■ **What to do**
Look in the material below for the line holding "10907 Pulaski Hwy, White Marsh, MD 21162, USA". Set it down exactly, with each later line up to and including the line holding "Closed-toe shoes required".

■ **Provided data**
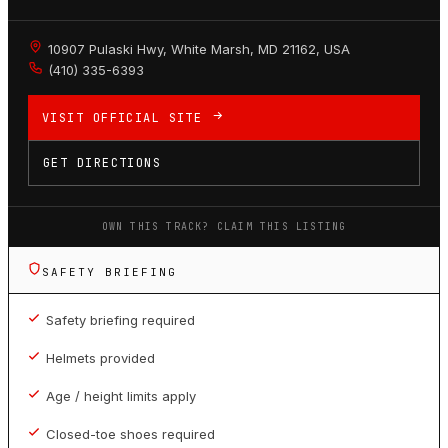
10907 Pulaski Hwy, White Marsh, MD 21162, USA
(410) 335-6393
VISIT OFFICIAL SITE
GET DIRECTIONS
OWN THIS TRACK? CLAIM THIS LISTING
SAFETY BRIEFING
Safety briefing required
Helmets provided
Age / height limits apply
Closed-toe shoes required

...

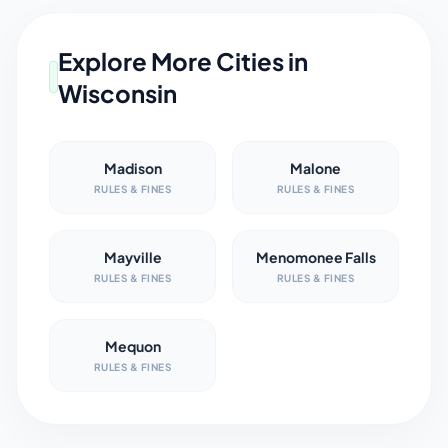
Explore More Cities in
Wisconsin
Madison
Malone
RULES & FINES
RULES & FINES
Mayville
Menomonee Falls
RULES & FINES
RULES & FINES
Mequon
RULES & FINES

■ **Solution to this exercise**
10907 Pulaski Hwy, White Marsh, MD 21162, USA
(410) 335-6393
VISIT OFFICIAL SITE
GET DIRECTIONS
OWN THIS TRACK? CLAIM THIS LISTING
SAFETY BRIEFING
Safety briefing required
Helmets provided
Age / height limits apply
Closed-toe shoes required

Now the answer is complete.